[RFC] split the `tensor` dialect from `std`

We currently have a canonicalization that converts load(tensor_to_memref(x)) -> tensor.extract(x) link.

Personally I think that’s a buggy pattern since it “fights” with bufferization and I would support just deleting it. We discussed specifically not adding “anti-bufferization” canonicalizations in D90709, but somehow it snuck in and I don’t have the energy to unwind it.

In my view this does not fight with bufferization. The pattern is very useful to propagate extraction of scalar values across a partial bufferization barrier. As the extracted result is a single element value, there is also no bufferization “undone”.

We need to more clearly define what patterns we allow and what we consider as “undoing bufferization”. I don’t think a discussion in a single code review suffices for this. In pipelines that optimize the code in partially bufferized form (like kernel generator does, where shape computations are not bufferized but their uses might be), patterns like the one mentioned here, are important, so that other canonicalizations can apply.

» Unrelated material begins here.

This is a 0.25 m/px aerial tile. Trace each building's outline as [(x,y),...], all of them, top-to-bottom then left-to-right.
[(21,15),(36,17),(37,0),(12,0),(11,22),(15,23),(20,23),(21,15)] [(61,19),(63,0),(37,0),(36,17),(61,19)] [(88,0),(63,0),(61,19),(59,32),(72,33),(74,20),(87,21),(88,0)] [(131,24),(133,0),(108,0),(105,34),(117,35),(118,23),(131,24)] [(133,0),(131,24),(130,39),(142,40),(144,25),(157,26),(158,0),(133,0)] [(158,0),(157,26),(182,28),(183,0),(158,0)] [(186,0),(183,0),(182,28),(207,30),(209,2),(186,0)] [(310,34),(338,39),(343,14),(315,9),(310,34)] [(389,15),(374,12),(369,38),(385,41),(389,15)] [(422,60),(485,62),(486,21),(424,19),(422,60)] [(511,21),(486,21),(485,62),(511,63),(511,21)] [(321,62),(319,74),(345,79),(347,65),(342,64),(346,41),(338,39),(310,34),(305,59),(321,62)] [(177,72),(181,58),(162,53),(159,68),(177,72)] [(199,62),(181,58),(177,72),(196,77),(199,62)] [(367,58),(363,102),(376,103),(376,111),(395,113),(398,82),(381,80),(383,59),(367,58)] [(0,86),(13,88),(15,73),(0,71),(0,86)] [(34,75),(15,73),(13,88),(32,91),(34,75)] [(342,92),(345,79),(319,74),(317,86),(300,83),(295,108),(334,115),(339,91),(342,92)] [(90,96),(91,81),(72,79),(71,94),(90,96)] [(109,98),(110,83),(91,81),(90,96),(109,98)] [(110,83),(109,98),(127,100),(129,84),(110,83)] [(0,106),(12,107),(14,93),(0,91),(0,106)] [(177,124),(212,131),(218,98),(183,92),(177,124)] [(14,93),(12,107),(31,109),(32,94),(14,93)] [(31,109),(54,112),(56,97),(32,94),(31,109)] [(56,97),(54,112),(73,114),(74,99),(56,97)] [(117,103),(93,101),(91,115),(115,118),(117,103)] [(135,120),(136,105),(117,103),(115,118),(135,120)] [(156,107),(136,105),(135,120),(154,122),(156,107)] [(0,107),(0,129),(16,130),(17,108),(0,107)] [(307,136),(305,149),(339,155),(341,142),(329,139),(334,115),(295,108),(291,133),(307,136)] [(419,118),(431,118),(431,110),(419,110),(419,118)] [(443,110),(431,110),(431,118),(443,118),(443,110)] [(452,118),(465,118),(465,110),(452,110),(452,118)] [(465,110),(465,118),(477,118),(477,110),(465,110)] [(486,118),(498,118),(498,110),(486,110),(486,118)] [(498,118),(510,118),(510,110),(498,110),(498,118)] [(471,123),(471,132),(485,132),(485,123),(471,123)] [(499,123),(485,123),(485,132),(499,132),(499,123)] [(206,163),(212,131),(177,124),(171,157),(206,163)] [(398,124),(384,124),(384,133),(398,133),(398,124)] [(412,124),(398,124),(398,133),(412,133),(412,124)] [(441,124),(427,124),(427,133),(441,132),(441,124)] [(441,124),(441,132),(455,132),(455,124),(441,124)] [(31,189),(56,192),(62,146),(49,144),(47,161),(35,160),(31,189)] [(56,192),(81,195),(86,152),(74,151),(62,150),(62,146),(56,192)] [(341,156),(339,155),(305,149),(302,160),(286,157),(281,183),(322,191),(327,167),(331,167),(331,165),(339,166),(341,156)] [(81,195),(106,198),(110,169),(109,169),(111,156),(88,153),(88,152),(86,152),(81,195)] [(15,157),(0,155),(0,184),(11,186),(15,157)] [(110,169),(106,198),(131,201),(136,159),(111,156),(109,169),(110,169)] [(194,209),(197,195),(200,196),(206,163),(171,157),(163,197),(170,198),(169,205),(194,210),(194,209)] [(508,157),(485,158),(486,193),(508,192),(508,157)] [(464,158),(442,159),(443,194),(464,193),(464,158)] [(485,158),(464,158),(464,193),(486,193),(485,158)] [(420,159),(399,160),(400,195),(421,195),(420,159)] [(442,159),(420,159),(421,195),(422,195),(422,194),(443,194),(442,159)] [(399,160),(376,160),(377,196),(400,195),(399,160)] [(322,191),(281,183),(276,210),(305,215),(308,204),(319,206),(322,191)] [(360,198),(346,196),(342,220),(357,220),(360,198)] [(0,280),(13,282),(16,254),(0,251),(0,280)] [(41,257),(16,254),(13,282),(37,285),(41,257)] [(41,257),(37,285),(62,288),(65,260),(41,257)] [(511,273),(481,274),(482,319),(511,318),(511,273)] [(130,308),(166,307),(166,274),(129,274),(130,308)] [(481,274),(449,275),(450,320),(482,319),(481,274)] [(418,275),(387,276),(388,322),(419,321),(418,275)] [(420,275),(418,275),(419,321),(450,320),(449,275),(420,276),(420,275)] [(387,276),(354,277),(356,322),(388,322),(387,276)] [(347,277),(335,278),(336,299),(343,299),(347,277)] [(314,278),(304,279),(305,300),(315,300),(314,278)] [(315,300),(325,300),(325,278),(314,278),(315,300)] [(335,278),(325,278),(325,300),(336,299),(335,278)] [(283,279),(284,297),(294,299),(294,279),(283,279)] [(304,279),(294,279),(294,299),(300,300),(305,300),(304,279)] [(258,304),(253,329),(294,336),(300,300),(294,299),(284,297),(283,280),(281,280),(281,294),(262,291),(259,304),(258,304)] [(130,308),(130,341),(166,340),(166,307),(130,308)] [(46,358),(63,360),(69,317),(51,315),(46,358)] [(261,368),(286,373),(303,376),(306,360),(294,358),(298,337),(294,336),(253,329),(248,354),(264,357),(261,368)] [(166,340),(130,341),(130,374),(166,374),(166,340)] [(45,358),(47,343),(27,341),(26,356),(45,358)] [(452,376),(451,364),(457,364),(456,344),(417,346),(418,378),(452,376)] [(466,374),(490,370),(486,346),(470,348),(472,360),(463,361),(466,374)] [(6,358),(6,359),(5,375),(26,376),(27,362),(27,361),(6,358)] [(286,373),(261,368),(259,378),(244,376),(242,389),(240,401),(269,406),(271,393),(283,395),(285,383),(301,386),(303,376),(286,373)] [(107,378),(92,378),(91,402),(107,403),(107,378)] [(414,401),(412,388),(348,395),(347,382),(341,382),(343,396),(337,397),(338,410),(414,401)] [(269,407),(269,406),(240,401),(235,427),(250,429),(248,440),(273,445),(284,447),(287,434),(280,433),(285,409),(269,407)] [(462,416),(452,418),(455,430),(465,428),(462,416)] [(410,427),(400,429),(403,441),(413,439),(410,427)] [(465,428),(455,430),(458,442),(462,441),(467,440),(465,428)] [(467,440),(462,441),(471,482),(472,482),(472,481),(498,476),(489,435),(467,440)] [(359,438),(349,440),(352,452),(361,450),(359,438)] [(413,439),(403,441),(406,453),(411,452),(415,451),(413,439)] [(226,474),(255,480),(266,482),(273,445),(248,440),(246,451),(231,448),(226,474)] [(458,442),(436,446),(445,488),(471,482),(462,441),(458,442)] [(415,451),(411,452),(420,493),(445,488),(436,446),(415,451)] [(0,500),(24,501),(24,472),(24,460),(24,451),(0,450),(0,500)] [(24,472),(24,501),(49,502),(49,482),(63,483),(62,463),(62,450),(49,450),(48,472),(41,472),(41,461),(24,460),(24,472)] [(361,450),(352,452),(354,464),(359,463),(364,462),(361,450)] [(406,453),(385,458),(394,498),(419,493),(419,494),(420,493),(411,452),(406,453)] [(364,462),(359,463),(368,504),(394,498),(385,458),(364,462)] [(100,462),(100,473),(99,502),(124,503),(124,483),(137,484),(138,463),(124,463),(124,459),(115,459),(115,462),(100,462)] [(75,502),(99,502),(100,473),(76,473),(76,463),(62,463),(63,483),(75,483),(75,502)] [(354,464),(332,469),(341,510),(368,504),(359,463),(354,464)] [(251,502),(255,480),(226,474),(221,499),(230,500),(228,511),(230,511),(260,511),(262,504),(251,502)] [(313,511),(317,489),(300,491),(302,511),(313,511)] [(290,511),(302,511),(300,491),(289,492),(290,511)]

I am happy with tensor_load and tensor_store to live in the memref dialect. However, I would not use the for bufferization and add the required cast operations to a separate dialect. This would also give as a home for the canonicalization patterns we want in the context of partial bufferization.

I have not watched the rest of the generic cast discussion, yet, but specific canonicalizations might be another reason to use custom cast operations for bufferization.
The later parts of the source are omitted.